If a line in the data holds "shadow", copy that line out in full.

Collected data entries:
= = = = = = =

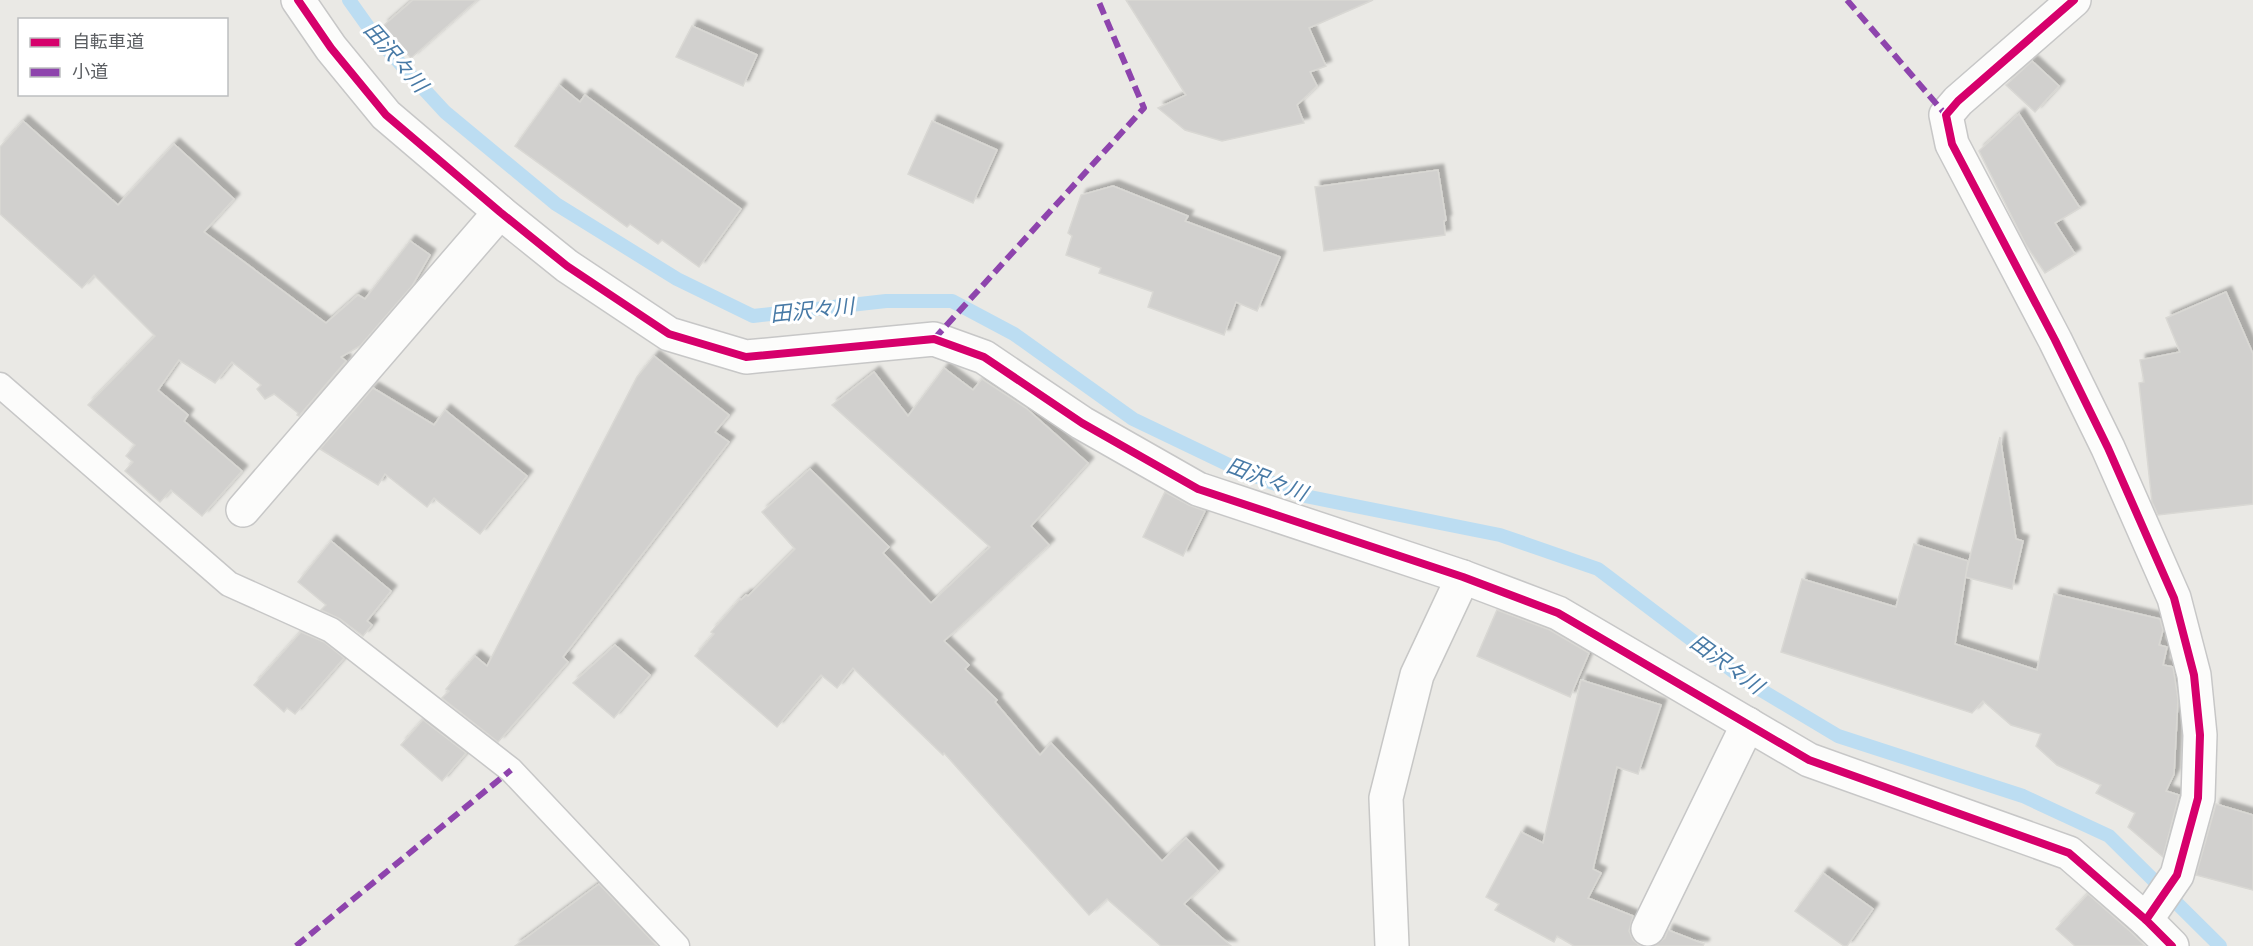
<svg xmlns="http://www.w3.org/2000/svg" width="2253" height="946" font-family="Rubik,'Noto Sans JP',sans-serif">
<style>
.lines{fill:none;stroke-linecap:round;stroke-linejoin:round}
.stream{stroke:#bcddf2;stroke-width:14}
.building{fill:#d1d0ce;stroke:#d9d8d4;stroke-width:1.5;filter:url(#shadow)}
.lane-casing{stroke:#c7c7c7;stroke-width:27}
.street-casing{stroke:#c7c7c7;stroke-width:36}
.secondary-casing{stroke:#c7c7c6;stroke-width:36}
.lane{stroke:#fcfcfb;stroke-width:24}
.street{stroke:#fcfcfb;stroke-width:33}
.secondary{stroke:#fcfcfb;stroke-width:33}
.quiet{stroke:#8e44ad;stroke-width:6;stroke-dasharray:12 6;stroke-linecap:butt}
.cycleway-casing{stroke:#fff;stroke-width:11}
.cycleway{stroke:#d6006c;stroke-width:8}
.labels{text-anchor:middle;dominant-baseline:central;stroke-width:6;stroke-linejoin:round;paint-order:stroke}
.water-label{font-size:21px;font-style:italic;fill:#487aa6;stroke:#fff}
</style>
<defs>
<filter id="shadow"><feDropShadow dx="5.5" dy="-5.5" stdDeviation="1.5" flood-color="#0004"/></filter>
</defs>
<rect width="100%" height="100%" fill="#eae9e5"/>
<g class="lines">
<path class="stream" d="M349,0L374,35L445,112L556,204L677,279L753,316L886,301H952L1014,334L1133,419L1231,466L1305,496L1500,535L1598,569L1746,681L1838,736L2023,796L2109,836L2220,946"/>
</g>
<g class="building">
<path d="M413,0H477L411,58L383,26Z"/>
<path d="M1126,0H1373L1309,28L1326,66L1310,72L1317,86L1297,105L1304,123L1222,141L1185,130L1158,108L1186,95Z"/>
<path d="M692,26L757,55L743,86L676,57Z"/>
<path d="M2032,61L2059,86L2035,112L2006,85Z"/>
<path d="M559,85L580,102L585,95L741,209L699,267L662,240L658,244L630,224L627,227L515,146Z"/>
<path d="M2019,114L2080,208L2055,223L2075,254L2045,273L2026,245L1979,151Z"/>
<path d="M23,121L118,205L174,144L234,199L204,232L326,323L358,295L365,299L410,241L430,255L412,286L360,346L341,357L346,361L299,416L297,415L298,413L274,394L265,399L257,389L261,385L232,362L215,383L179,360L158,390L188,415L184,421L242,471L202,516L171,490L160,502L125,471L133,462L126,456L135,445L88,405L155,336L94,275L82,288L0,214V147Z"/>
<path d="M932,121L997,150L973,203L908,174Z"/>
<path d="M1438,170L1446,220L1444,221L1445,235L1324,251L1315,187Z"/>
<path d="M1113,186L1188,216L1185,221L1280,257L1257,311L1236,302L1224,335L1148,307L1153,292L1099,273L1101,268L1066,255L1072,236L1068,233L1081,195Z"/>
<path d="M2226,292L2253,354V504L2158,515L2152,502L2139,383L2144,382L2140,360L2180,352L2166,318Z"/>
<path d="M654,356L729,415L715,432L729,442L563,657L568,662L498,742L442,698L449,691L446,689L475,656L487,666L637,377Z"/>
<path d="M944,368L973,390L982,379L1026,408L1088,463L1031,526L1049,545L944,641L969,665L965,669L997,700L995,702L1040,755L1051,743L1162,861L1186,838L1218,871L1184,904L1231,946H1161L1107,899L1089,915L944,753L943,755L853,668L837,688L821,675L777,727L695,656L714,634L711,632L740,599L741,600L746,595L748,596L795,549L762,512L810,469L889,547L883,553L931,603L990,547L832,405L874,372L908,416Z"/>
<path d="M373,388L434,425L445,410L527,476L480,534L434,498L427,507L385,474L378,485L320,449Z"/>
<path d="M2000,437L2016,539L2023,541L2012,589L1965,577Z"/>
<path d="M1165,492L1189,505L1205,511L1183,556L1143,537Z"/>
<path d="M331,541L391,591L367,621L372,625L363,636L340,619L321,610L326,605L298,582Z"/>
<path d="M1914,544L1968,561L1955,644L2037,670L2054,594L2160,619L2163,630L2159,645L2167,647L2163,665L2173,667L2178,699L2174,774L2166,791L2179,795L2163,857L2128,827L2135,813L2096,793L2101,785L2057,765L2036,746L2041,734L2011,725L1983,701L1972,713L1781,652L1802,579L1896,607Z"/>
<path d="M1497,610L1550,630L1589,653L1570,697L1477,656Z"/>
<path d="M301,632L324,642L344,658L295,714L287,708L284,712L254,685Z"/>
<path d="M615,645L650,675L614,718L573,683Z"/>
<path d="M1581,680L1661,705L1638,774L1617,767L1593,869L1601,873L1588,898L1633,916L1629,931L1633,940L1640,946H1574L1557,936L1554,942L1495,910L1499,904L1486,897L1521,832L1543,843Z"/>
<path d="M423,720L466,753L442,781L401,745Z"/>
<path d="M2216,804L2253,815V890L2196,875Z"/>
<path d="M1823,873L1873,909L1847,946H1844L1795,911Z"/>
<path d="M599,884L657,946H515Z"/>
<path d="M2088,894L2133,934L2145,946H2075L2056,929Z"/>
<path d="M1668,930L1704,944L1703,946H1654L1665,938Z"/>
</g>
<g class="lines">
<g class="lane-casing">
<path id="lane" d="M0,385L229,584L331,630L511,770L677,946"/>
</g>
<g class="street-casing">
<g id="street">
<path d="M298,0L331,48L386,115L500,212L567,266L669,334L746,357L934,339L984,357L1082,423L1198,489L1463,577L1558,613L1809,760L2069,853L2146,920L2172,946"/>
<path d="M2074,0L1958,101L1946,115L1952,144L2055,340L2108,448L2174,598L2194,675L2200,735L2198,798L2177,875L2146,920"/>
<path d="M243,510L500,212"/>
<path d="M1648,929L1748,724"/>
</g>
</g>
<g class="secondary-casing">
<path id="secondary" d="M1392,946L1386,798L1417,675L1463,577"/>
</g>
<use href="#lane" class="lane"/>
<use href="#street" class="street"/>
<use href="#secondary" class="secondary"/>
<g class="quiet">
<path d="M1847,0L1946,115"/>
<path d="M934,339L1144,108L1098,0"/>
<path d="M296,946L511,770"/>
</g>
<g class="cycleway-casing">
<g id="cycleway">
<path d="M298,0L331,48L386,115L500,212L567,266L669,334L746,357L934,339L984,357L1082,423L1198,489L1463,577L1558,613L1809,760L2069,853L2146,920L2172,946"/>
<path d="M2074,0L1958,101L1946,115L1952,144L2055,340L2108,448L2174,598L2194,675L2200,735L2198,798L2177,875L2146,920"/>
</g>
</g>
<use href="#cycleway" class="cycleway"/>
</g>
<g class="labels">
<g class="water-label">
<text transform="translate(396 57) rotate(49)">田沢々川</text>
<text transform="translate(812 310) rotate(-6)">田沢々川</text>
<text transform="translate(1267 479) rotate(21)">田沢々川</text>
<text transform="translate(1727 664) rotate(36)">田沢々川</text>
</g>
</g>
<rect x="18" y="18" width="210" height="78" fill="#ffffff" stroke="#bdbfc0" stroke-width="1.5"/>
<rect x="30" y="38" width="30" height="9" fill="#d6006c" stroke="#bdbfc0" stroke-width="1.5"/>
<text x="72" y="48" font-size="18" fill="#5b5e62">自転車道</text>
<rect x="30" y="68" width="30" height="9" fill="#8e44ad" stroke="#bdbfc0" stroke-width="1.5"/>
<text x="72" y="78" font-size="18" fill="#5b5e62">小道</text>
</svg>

= = = = = = =

#### Response to this task:
.building{fill:#d1d0ce;stroke:#d9d8d4;stroke-width:1.5;filter:url(#shadow)}
<filter id="shadow"><feDropShadow dx="5.5" dy="-5.5" stdDeviation="1.5" flood-color="#0004"/></filter>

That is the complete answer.